## EXERCISE
Every line below that contains the word "Grüne" must be copied.

Items listed in a dataset:
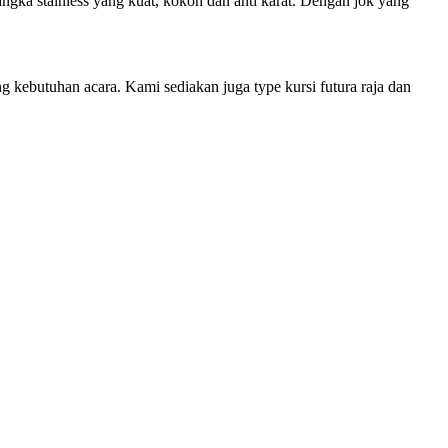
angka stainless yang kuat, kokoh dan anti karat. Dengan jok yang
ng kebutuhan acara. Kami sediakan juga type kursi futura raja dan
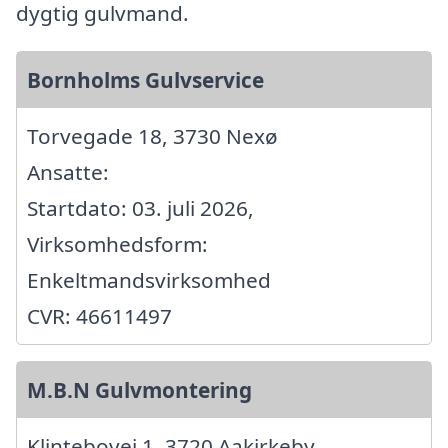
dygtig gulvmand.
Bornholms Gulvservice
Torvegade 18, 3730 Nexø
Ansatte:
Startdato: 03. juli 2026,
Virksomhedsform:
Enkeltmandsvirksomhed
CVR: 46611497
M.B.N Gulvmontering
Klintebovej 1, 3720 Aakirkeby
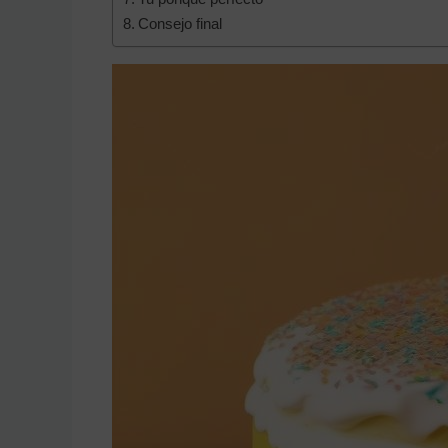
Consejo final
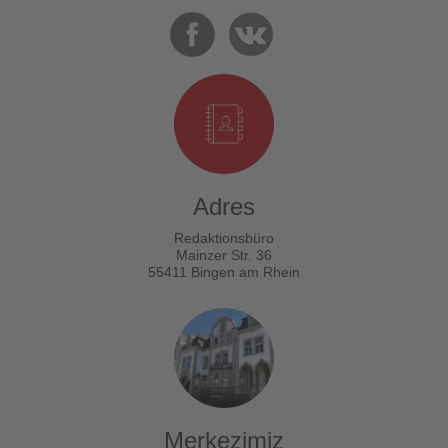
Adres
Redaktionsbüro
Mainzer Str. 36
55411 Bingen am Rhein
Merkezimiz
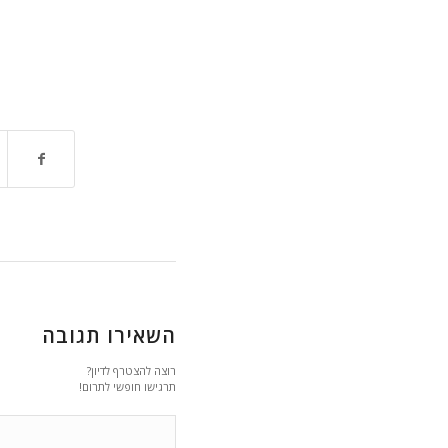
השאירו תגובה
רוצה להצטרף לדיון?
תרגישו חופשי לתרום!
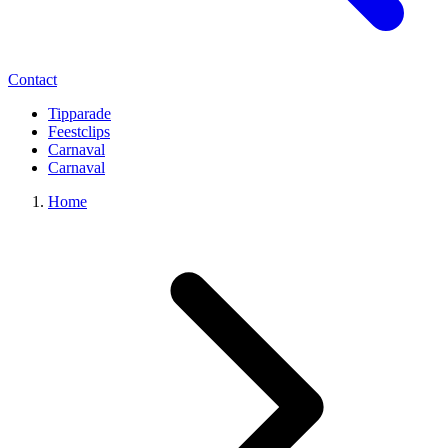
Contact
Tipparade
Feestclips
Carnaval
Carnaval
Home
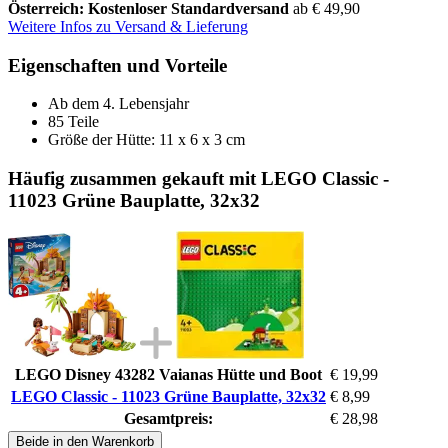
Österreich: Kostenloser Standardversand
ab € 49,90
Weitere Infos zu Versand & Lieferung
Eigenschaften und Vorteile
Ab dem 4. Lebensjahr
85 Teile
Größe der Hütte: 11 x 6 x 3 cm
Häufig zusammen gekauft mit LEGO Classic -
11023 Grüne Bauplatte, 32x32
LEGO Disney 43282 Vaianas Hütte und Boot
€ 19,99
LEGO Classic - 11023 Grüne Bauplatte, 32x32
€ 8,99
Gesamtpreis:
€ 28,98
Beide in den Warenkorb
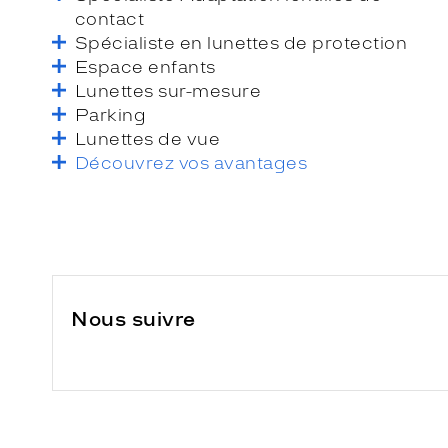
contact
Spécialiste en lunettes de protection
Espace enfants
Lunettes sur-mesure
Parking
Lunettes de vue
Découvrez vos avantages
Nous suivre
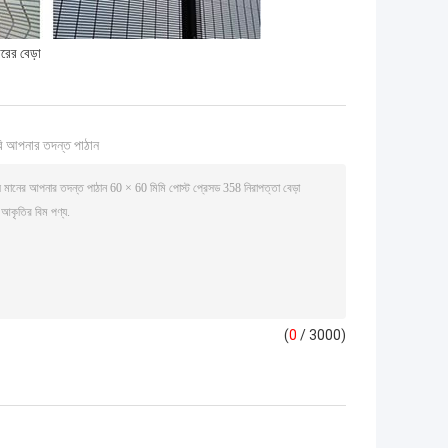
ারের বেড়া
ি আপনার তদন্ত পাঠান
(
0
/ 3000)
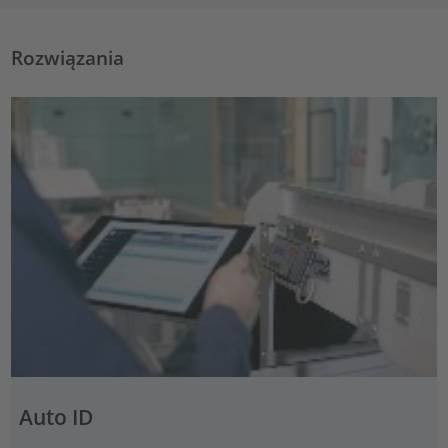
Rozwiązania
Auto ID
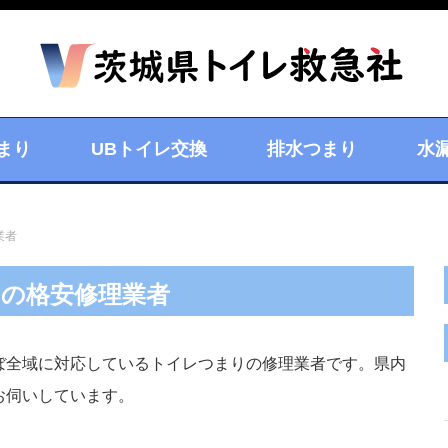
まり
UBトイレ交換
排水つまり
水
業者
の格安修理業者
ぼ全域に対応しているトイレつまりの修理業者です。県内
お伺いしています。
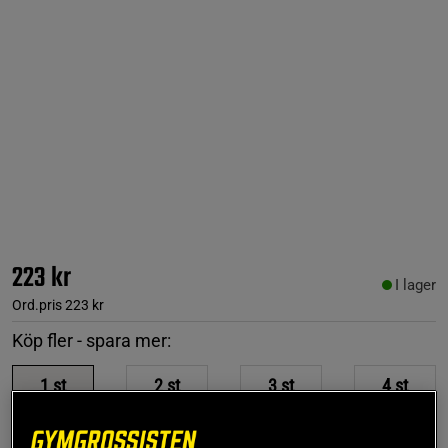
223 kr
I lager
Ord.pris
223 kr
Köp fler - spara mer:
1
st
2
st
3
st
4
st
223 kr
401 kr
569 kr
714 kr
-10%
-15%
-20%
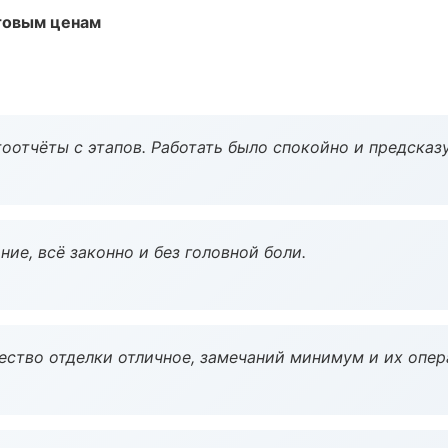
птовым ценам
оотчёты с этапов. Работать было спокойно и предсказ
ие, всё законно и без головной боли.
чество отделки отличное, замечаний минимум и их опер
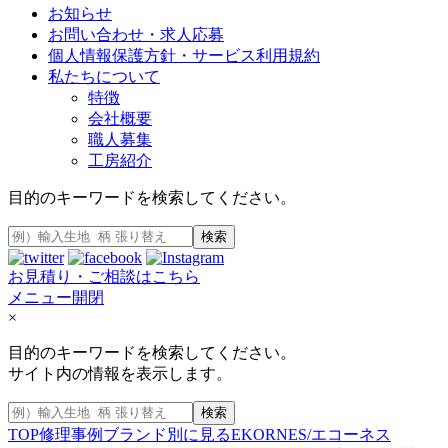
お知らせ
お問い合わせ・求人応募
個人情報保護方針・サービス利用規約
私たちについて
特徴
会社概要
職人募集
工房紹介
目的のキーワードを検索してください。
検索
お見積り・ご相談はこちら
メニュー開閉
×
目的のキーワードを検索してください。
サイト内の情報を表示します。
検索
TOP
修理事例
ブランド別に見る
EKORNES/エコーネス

## ANSWER
11023 Grüne Bauplatte, 32x32
LEGO Classic - 11023 Grüne Bauplatte, 32x32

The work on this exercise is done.